*Dokumenttext:*

++++++

Matratzenlager oder Einzelzimmer? Warme Dusche oder kalte Katzenwäsche? Die Diskussion flammt immer wieder auf. Neu ist sie nicht. Schon vor 100 Jahren rang der Alpenverein um die „Einfachheit“ des Bergsports – allerdings aus ganz anderen Gründen als heute.

München – Gernot Auer (30), seit drei Jahren Wirt der Höllentalangerhütte bei Garmisch-Partenkirchen, weiß, was seine Gäste mögen. Kasknödel, Speckknödel, Kaiserschmarrn, die Klassiker am Berg. Es gibt auch andere Kundschaft: „Die möchten dann schon einen frischen Salat, vegetarische, vegane Küche.“ Wenn er das nicht im Angebot hätte, sondern eine einfache Karte, „dann kommt da glaube ich keiner mehr“. Es gibt aber Grenzen: Ein Gast, der eine Weile einmal in der Woche kam, wünschte sich Hafermilch im Kakao. „Die wurde dann immer schlecht und wir haben das wieder abgeschafft.“ 

Die Ansprüche in den Alpen sind hoch, vor allem auf einer DAV-Hütte, die so viele Tagesgäste hat wie die im Höllental. Auer kennt das auch anders: Früher bewirtschaftete er die Knorrhütte an der Schwelle des Zugspitzplatts. „Da waren die Leute auch mit wenig zufrieden.“ Ging auch gar nicht anders: Dort müssen Vorräte mit dem Helikopter auf den Berg gebracht werden – nur vier Flüge sind pro Saison erlaubt.

++++++

*Arbeitsauftrag 1:*
Zählen Sie alle Gerichte auf, die der Text über die Alpenvereinshütten als „die Klassiker am Berg“ nennt.
*Arbeitsauftrag 2:*
Wie viele Helikopterflüge sind laut dem Text über die Alpenvereinshütten pro Saison zur Versorgung der Knorrhütte erlaubt?
Die Datensätze stammen aus einer anderen Quelle.

*Datensätze:*
++++++

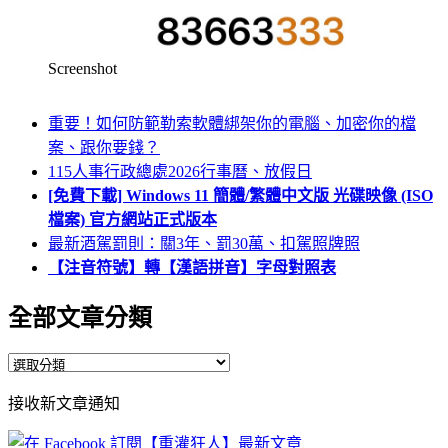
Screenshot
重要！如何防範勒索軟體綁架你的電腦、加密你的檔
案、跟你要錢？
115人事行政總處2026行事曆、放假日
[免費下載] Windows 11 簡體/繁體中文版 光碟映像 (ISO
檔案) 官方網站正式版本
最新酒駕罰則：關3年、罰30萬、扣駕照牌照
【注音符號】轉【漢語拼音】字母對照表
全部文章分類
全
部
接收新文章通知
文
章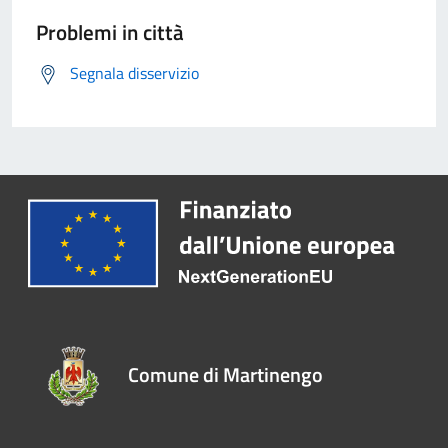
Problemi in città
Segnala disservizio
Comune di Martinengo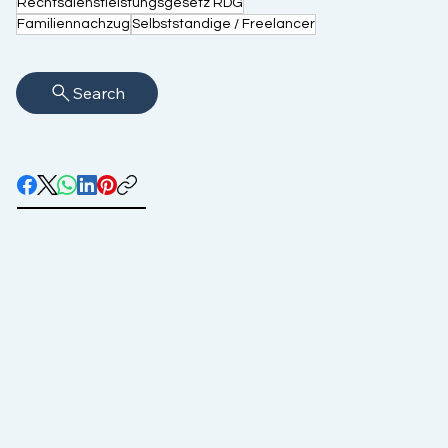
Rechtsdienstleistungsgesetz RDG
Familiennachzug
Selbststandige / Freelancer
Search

++++++

*Ergebnis 1:*
Kasknödel, Speckknödel, Kaiserschmarrn

*Ergebnis 2:*
Pro Saison sind nur vier Flüge erlaubt.